Aside from this statement being utter and complete poppycock, even if it is correct the conclusion your professor draws from it that you cannot be a successful research mathematician is a non sequitur. I know many successful mathematicians who are, to put it mildly, not good at writing correct proofs or at spotting the weaknesses of their own written arguments. And I know famous papers solving important open problems that do a poor job of communicating the ideas in the proof, to the extent that someone trying to read and understand the proof has to do substantial independent work to verify the arguments and fill in many of the logical and conceptual gaps.
Some people might be toxic for bad reasons (lack of empathy, need to denigrate people to shine, narcissism, ...). This should not make you think that you are unfit for research. If you feel like an impostor, your thesis will likely be very hard mentally. It will also be harder for you to work correctly.

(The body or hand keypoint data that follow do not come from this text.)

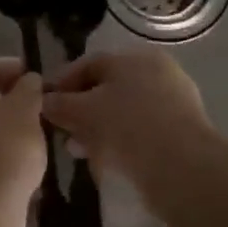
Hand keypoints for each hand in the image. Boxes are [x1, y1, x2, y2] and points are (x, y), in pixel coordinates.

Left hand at [0, 58, 45, 205]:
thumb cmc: (4, 147)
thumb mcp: (26, 110)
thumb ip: (29, 89)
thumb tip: (28, 80)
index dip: (13, 69)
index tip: (37, 78)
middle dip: (6, 99)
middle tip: (36, 106)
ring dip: (0, 126)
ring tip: (31, 134)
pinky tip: (16, 159)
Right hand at [42, 51, 215, 212]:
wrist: (183, 168)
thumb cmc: (128, 126)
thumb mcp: (84, 112)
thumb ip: (60, 104)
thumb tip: (44, 101)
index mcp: (135, 58)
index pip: (89, 64)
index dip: (62, 83)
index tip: (43, 104)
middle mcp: (157, 73)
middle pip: (107, 89)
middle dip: (79, 111)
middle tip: (60, 132)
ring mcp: (173, 103)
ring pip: (123, 112)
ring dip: (97, 129)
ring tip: (78, 151)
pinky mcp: (182, 133)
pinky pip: (140, 131)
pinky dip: (120, 142)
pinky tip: (105, 161)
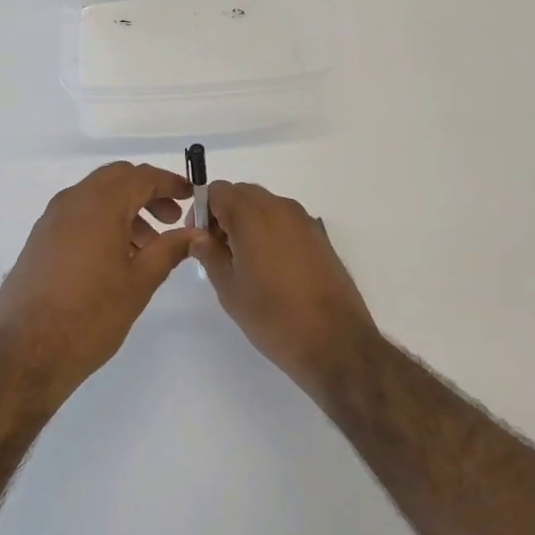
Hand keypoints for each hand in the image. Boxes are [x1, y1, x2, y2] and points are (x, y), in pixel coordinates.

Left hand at [0, 163, 197, 402]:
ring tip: (146, 246)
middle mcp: (73, 201)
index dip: (170, 183)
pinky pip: (77, 214)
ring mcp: (51, 219)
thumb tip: (195, 233)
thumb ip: (169, 250)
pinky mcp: (39, 238)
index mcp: (100, 205)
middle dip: (147, 192)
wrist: (26, 351)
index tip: (191, 197)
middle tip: (170, 220)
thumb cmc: (90, 316)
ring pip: (96, 195)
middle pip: (117, 178)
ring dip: (125, 208)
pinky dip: (102, 220)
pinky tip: (114, 257)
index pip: (142, 177)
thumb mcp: (139, 283)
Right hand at [192, 182, 380, 401]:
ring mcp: (305, 221)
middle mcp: (281, 208)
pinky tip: (270, 267)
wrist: (335, 343)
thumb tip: (199, 236)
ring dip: (248, 221)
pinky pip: (285, 221)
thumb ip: (210, 255)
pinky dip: (270, 231)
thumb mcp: (230, 289)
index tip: (199, 239)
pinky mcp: (320, 237)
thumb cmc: (273, 317)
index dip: (203, 210)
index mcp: (254, 216)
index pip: (219, 191)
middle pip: (243, 193)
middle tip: (218, 250)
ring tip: (243, 261)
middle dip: (225, 213)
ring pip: (266, 206)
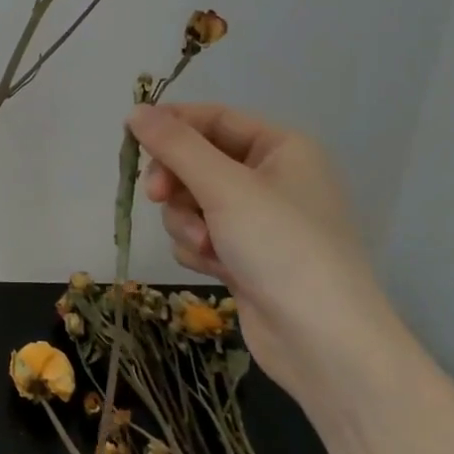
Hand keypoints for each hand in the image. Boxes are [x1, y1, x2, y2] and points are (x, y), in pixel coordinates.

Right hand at [128, 104, 413, 406]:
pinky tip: (216, 270)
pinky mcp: (245, 256)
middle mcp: (271, 178)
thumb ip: (176, 146)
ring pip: (192, 203)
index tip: (130, 139)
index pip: (213, 118)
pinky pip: (201, 235)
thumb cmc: (281, 247)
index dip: (172, 125)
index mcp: (281, 148)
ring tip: (206, 248)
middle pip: (197, 162)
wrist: (323, 342)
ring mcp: (258, 220)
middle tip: (156, 196)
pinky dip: (199, 250)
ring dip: (187, 223)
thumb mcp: (225, 187)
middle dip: (177, 184)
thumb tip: (136, 111)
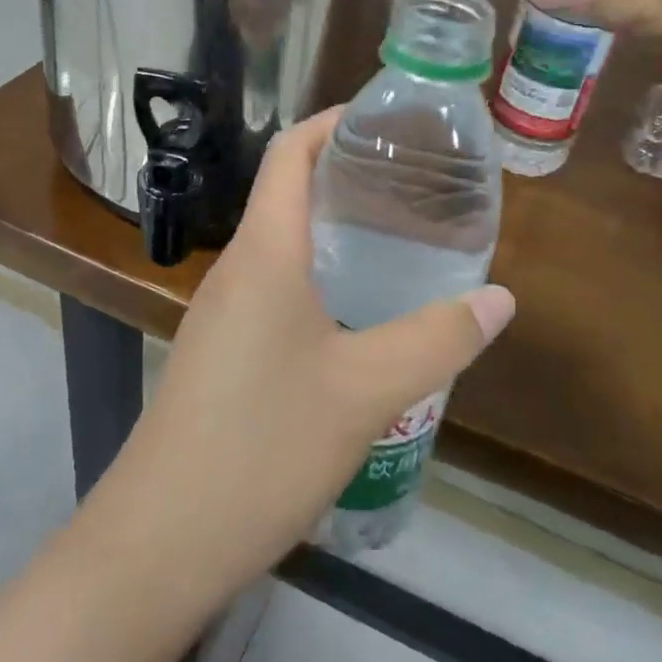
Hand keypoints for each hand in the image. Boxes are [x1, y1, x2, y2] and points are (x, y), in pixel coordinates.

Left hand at [75, 109, 514, 607]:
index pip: (290, 153)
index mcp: (265, 252)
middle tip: (413, 185)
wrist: (161, 541)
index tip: (385, 121)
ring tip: (397, 241)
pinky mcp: (220, 351)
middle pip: (287, 192)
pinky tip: (357, 316)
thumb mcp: (367, 390)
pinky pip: (272, 288)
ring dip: (334, 231)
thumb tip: (500, 298)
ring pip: (282, 245)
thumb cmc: (263, 446)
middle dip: (346, 175)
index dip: (332, 123)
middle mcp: (237, 268)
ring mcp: (221, 311)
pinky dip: (318, 277)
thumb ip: (437, 339)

It can be hard but try to take a step back. If you have been admitted in PhD, it probably means that you were among grad school's top student. Hence, if you work correctly there is no reason you cannot do a decent thesis. I don't know how long you have been in thesis but once you'll have published one or two paper, it will be easier to feel legitimate. Don't feel low if your paper is not accepted at the first time though, as conference typically accept 15-30% of submitted paper, having a paper refused doesn't mean that there is a problem. On the other end, having a paper accepted generally means you are on the right way.